====== DATA FOR THE TASK

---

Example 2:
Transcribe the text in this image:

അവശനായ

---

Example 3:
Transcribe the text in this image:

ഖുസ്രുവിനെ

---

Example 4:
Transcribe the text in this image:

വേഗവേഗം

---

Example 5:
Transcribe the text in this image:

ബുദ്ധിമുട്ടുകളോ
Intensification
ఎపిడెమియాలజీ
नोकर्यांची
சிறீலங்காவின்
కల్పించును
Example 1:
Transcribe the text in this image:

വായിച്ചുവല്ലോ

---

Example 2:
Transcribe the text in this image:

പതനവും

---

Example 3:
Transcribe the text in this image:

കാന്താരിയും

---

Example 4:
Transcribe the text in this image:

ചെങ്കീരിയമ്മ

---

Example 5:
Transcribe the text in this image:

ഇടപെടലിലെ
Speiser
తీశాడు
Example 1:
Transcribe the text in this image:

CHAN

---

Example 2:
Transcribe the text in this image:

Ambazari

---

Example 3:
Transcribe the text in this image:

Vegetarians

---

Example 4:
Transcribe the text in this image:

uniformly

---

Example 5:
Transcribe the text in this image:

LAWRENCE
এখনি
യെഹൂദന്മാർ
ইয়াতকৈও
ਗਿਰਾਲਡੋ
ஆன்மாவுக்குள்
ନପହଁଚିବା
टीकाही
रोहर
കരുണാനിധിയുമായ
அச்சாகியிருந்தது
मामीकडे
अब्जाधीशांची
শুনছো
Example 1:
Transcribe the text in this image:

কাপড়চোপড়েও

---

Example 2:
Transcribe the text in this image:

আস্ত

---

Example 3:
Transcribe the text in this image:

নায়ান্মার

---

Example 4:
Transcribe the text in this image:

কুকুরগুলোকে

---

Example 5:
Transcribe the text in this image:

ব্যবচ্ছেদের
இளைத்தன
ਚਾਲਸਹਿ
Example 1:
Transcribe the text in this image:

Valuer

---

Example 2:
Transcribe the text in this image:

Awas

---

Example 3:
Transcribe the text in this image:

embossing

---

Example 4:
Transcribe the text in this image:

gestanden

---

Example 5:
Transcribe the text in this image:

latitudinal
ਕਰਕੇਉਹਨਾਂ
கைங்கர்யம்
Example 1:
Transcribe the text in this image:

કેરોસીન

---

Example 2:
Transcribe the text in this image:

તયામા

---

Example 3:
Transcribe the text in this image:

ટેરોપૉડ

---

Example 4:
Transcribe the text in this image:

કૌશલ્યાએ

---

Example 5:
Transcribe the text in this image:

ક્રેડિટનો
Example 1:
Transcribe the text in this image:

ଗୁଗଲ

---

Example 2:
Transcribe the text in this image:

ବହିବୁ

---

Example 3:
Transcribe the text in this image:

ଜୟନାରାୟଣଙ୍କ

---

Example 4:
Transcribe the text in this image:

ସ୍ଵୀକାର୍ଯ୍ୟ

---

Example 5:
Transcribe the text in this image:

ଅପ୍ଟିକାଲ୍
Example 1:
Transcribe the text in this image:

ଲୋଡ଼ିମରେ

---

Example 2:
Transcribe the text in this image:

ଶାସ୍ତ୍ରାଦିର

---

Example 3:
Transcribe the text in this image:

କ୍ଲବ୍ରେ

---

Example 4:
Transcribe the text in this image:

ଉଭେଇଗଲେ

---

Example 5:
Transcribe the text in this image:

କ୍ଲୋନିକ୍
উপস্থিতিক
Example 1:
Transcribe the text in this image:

============

EXERCISE AIM
Give back every line of the data above exactly as written.

SOLUTION BELOW
---

Example 2:
Transcribe the text in this image:

അവശനായ

---

Example 3:
Transcribe the text in this image:

ഖുസ്രുവിനെ

---

Example 4:
Transcribe the text in this image:

വേഗവേഗം

---

Example 5:
Transcribe the text in this image:

ബുദ്ധിമുട്ടുകളോ
Intensification
ఎపిడెమియాలజీ
नोकर्यांची
சிறீலங்காவின்
కల్పించును
Example 1:
Transcribe the text in this image:

വായിച്ചുവല്ലോ

---

Example 2:
Transcribe the text in this image:

പതനവും

---

Example 3:
Transcribe the text in this image:

കാന്താരിയും

---

Example 4:
Transcribe the text in this image:

ചെങ്കീരിയമ്മ

---

Example 5:
Transcribe the text in this image:

ഇടപെടലിലെ
Speiser
తీశాడు
Example 1:
Transcribe the text in this image:

CHAN

---

Example 2:
Transcribe the text in this image:

Ambazari

---

Example 3:
Transcribe the text in this image:

Vegetarians

---

Example 4:
Transcribe the text in this image:

uniformly

---

Example 5:
Transcribe the text in this image:

LAWRENCE
এখনি
യെഹൂദന്മാർ
ইয়াতকৈও
ਗਿਰਾਲਡੋ
ஆன்மாவுக்குள்
ନପହଁଚିବା
टीकाही
रोहर
കരുണാനിധിയുമായ
அச்சாகியிருந்தது
मामीकडे
अब्जाधीशांची
শুনছো
Example 1:
Transcribe the text in this image:

কাপড়চোপড়েও

---

Example 2:
Transcribe the text in this image:

আস্ত

---

Example 3:
Transcribe the text in this image:

নায়ান্মার

---

Example 4:
Transcribe the text in this image:

কুকুরগুলোকে

---

Example 5:
Transcribe the text in this image:

ব্যবচ্ছেদের
இளைத்தன
ਚਾਲਸਹਿ
Example 1:
Transcribe the text in this image:

Valuer

---

Example 2:
Transcribe the text in this image:

Awas

---

Example 3:
Transcribe the text in this image:

embossing

---

Example 4:
Transcribe the text in this image:

gestanden

---

Example 5:
Transcribe the text in this image:

latitudinal
ਕਰਕੇਉਹਨਾਂ
கைங்கர்யம்
Example 1:
Transcribe the text in this image:

કેરોસીન

---

Example 2:
Transcribe the text in this image:

તયામા

---

Example 3:
Transcribe the text in this image:

ટેરોપૉડ

---

Example 4:
Transcribe the text in this image:

કૌશલ્યાએ

---

Example 5:
Transcribe the text in this image:

ક્રેડિટનો
Example 1:
Transcribe the text in this image:

ଗୁଗଲ

---

Example 2:
Transcribe the text in this image:

ବହିବୁ

---

Example 3:
Transcribe the text in this image:

ଜୟନାରାୟଣଙ୍କ

---

Example 4:
Transcribe the text in this image:

ସ୍ଵୀକାର୍ଯ୍ୟ

---

Example 5:
Transcribe the text in this image:

ଅପ୍ଟିକାଲ୍
Example 1:
Transcribe the text in this image:

ଲୋଡ଼ିମରେ

---

Example 2:
Transcribe the text in this image:

ଶାସ୍ତ୍ରାଦିର

---

Example 3:
Transcribe the text in this image:

କ୍ଲବ୍ରେ

---

Example 4:
Transcribe the text in this image:

ଉଭେଇଗଲେ

---

Example 5:
Transcribe the text in this image:

କ୍ଲୋନିକ୍
উপস্থিতিক
Example 1:
Transcribe the text in this image:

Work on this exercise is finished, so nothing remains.